══ Excerpt

BURKHARDT: Warner Brothers got the hoped-for franchise deal by promising the anxious J.K. Rowling that they'd stay true to her story and Harry's millions of young fans. But Hollywood still had to find their Harry. ROWLING: We're looking for Harry. I did actually meet my physically perfect Harry in Northern Ireland. Yes, I was just talking to a group of about 200 kids and doing a reading. And, you know, I kept looking up as I was doing the reading, and then I looked dead center, and he was just sitting there, staring at me, and I completely lost my place. I went, "Harry!"

BURKHARDT: A look-alike, but not an actor. So the search continued.

FIERMAN: Finding Harry Potter was incredibly difficult. It took months and months and months. They saw thousands of children.

BURKHARDT: Only weeks before the cameras were to roll, 12-year- old actor Daniel Radcliffe was finally cast to play the literary hero.

RADCLIFFE: I have read the least of Harry Potter in my class. I'm a monster. I did get the part somehow.

Who are you?

TOBY JONES, ACTOR: Dobby the House Elf.

BURKHARDT: As the star, the 13-year-old, Radcliffe holds the key to a huge movie franchise.

UNIDENTIFIED MALE: Good luck, Potter.

RADCLIFFE: Thank you, sir.

BURKHARDT: It's a ton of pressure.

RADCLIFFE: It's obviously kind of -- quite -- kind of nerve- wracking, but it's -- as well as that, it's just a lot of fun because you get to kind of -- you do get to inspire people.

BURKHARDT: So far Warner Brothers' commitment to J.K. Rowling and Harry Potter's fans has paid off.

UNIDENTIFIED MALE: Keep an eye on the staircases. They like to change.

BURKHARDT: The first movie grossed just under a billion dollars worldwide, making expectations high for the second installment in the series.

COLUMBUS: Set and action.

RADCLIFFE: We really want to live up to the success of the first one and possibly, hopefully, better, it may be.

════
══ Material

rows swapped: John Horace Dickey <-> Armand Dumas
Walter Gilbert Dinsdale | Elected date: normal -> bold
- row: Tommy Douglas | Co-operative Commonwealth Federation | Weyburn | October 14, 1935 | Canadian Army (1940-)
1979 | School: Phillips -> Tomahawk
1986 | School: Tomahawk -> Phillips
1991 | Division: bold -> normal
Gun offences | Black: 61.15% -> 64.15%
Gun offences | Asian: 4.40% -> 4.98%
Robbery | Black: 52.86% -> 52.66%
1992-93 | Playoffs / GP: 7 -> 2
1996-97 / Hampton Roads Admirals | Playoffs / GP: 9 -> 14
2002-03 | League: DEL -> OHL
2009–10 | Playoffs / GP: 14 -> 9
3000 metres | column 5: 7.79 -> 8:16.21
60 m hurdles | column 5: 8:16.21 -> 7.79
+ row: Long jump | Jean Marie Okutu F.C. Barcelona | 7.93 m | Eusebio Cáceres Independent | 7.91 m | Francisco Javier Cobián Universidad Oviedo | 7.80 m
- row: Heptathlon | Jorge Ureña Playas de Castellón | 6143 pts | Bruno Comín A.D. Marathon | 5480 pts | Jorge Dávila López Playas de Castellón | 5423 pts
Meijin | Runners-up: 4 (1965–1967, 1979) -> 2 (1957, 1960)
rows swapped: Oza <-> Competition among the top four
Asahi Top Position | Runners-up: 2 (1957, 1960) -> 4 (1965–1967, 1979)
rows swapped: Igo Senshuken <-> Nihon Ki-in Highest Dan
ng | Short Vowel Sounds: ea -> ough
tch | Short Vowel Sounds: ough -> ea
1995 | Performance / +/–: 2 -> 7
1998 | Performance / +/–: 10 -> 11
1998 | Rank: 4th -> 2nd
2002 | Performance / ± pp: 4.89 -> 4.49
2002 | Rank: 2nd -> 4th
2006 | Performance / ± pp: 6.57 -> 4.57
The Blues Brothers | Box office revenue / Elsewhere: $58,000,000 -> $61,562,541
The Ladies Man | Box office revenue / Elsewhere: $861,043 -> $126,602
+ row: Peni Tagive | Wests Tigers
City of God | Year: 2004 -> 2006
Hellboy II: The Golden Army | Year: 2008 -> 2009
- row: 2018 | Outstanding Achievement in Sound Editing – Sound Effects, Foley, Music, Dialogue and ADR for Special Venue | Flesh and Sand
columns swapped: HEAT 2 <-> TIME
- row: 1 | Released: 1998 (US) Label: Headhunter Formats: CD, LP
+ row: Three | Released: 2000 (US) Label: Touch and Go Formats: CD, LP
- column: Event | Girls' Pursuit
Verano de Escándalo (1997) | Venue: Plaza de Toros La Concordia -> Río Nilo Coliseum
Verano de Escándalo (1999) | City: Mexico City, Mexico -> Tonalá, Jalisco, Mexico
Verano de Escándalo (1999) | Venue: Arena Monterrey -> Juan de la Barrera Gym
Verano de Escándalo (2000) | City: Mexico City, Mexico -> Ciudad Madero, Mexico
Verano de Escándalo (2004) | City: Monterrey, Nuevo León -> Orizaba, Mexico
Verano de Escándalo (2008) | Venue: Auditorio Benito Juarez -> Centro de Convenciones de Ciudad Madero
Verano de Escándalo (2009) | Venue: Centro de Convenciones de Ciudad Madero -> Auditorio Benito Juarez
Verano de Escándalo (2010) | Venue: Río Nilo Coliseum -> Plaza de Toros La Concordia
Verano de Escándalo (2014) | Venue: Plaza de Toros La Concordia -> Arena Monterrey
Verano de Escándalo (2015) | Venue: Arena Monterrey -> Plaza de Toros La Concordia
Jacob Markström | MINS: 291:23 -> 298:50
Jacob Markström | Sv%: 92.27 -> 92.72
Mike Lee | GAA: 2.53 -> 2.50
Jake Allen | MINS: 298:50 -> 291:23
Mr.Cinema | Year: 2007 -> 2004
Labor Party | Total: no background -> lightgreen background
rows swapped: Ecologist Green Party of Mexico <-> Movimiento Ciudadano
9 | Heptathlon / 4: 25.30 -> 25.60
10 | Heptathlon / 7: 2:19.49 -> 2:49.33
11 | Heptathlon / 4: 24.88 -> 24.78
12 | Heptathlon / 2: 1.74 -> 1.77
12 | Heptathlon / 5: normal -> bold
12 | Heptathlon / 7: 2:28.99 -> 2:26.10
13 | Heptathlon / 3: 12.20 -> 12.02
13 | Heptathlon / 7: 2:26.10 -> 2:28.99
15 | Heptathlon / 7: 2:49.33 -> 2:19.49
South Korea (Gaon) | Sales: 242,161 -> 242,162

════

**Challenge**
In the Harry Potter casting excerpt, where did Rowling meet the boy she calls her physically perfect Harry?

**The reply**
In Northern Ireland.